Description of the task:
Only one stretch of the data below is needed. Output the lines from the one with "775) 3.45 -0.54" up to and including the one with "386) 7.67 -0.15", exactly as they stand.

Task input:
· · · · ·

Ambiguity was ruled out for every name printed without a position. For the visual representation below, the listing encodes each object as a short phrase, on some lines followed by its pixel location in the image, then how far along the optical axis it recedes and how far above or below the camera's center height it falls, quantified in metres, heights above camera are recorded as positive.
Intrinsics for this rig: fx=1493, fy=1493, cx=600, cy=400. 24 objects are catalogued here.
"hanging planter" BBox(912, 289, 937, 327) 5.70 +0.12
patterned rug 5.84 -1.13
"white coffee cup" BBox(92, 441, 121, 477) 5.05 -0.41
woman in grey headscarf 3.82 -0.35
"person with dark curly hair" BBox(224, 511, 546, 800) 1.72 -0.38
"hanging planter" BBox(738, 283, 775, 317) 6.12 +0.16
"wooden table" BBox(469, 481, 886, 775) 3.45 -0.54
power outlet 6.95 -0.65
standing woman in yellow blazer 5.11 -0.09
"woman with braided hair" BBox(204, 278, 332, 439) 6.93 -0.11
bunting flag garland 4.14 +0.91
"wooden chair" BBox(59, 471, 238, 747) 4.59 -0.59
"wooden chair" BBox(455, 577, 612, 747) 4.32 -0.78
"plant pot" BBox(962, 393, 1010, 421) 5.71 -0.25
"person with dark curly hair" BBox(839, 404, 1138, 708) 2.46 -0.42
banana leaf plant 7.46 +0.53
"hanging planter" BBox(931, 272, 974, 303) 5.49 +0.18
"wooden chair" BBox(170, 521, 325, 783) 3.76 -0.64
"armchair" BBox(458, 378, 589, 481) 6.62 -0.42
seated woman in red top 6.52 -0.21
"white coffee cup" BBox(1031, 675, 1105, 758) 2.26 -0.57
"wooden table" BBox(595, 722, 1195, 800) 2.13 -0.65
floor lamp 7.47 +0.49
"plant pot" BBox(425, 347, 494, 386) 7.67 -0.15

· · · · ·

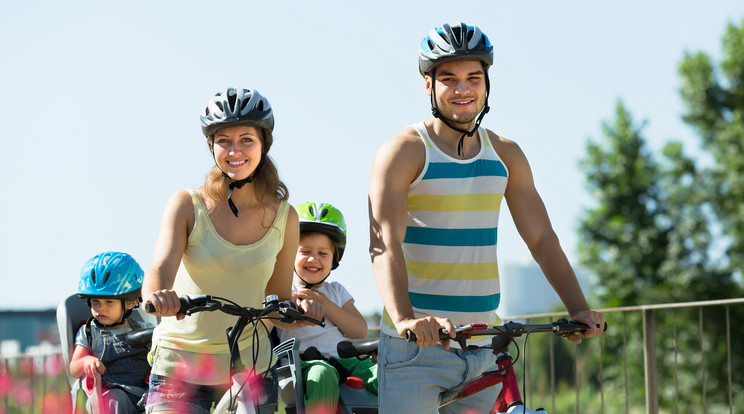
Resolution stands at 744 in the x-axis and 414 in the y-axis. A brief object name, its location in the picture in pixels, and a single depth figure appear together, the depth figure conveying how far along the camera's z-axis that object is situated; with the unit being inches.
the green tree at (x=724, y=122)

· · · · ·

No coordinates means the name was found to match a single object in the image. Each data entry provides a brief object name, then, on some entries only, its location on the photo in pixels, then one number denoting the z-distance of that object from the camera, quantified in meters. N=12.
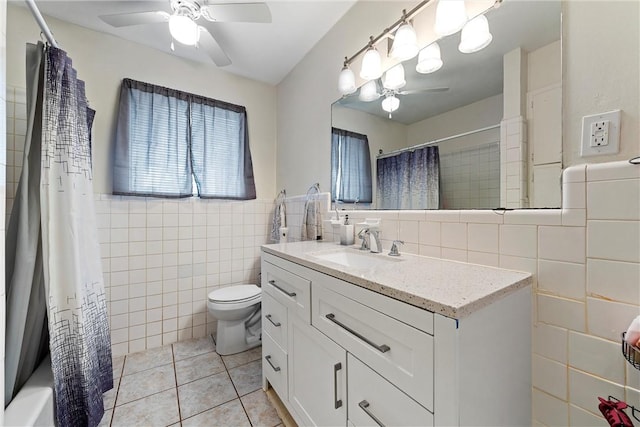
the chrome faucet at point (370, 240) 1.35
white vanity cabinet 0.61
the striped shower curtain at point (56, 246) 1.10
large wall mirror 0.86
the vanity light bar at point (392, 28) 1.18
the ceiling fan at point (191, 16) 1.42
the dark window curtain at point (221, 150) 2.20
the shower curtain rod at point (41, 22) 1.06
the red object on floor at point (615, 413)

· · · · ·

Answer space:
"wooden table" BBox(469, 481, 886, 775) 3.45 -0.54
power outlet 6.95 -0.65
standing woman in yellow blazer 5.11 -0.09
"woman with braided hair" BBox(204, 278, 332, 439) 6.93 -0.11
bunting flag garland 4.14 +0.91
"wooden chair" BBox(59, 471, 238, 747) 4.59 -0.59
"wooden chair" BBox(455, 577, 612, 747) 4.32 -0.78
"plant pot" BBox(962, 393, 1010, 421) 5.71 -0.25
"person with dark curly hair" BBox(839, 404, 1138, 708) 2.46 -0.42
banana leaf plant 7.46 +0.53
"hanging planter" BBox(931, 272, 974, 303) 5.49 +0.18
"wooden chair" BBox(170, 521, 325, 783) 3.76 -0.64
"armchair" BBox(458, 378, 589, 481) 6.62 -0.42
seated woman in red top 6.52 -0.21
"white coffee cup" BBox(1031, 675, 1105, 758) 2.26 -0.57
"wooden table" BBox(595, 722, 1195, 800) 2.13 -0.65
floor lamp 7.47 +0.49
"plant pot" BBox(425, 347, 494, 386) 7.67 -0.15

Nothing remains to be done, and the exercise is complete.